In my blog I plan to chat about nature, crafts, baking, gardening, beekeeping, family, and whatever else seems appropriate at the time. Sit back, relax, and enjoy!

Sunday, September 28, 2014

Honeybee VS Yellow Jacket

This photo shows the difference between a yellow jacket and a honeybee. 

You can see many more pictures like this, by clicking HERE.  This photo is courtesy of that same website. 

This time of year it is impossible to eat or drink outside.  I can barely walk outside without being attacked by yellow jackets or wasps.
Here are a couple of differences between honeybees and yellow jackets, besides the way they look.  Many people confuse them, but as you might notice, yellow jackets are skinnier and honey bees are fuzzier or harrier.
Honeybees only want the nectar or pollen from a plant, and the occasional hummingbird sugar water.  Yellow jackets are carnivores.  They will eat meat, sweets, and whatever else you might be eating.  They will also eat honeybees.
Another difference is the sting.  Yellow jackets will sting over and over again and not die.  Honeybees will sting one time, and die.  So, this time of year when you are thinking of those pesky bees, more than likely they are not pesky bees at all.  But rather yellow jackets.
And to other honeybee stuff...
Yesterday my cousin, Vickie, came over and helped me work in the rest of my hives.  She has helped me a lot in the last couple of years with my beehives.  Who knows why?  She certainly doesn't!  But I appreciate it a lot!  We got into a lot of my "iffy" hives yesterday.  One needs a new queen, which is sad because it was the hive that made it through the winter.  Who knows what happened there?  A couple of them are questionable, but the rest SHOULD make it through the winter.  And I am feeding them all right now.
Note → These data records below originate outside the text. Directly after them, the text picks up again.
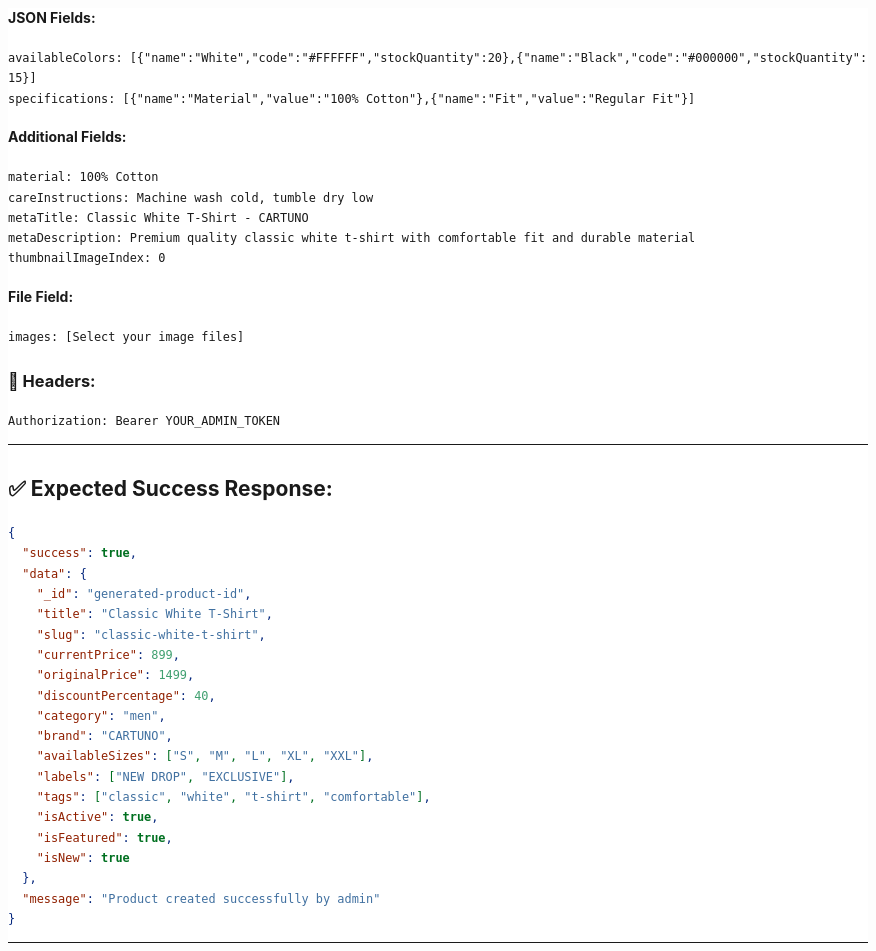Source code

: #### **JSON Fields:**
```
availableColors: [{"name":"White","code":"#FFFFFF","stockQuantity":20},{"name":"Black","code":"#000000","stockQuantity":15}]
specifications: [{"name":"Material","value":"100% Cotton"},{"name":"Fit","value":"Regular Fit"}]
```

#### **Additional Fields:**
```
material: 100% Cotton
careInstructions: Machine wash cold, tumble dry low
metaTitle: Classic White T-Shirt - CARTUNO
metaDescription: Premium quality classic white t-shirt with comfortable fit and durable material
thumbnailImageIndex: 0
```

#### **File Field:**
```
images: [Select your image files]
```

### **🔐 Headers:**
```
Authorization: Bearer YOUR_ADMIN_TOKEN
```

---

## **✅ Expected Success Response:**

```json
{
  "success": true,
  "data": {
    "_id": "generated-product-id",
    "title": "Classic White T-Shirt",
    "slug": "classic-white-t-shirt",
    "currentPrice": 899,
    "originalPrice": 1499,
    "discountPercentage": 40,
    "category": "men",
    "brand": "CARTUNO",
    "availableSizes": ["S", "M", "L", "XL", "XXL"],
    "labels": ["NEW DROP", "EXCLUSIVE"],
    "tags": ["classic", "white", "t-shirt", "comfortable"],
    "isActive": true,
    "isFeatured": true,
    "isNew": true
  },
  "message": "Product created successfully by admin"
}
```

---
One thing we did find out for sure.
The hive I cut down from the outside of an apple tree a few weeks ago is still alive, however....
they did not go up into the frames I supplied for them.  They stayed like this.  Who knows if they will make it.  They had brood so I let them be.  If you have brood, that means you have a queen.

 And my cute tree hive

Totally dead and gone.  I pulled this comb out of it.  Empty

 Here's the thing....when you have an unprotected beehive, it invites all kinds of predators.  Yellow jackets, hornets, and wax moth.  And honey bees visit each others hives.  So when bringing something like this home, you need to be careful you don't bring home disease that you give to your other beehives.

Ok, after a somewhat stressful morning, I'm heading out to Coral Belle.  I cannot wait to show you some pictures of her!  Maybe tomorrow...

Cindy Bee


  1. So sad you lost the tree hive...I was hoping it would survive but then again it was weak. Honey bees are really quite fascinating although I would never do what you do!!!...:)JP

  2. I commend you for your dedication to sustaining bee hives! Those yellow jackets! They are no friends of ours! Take care!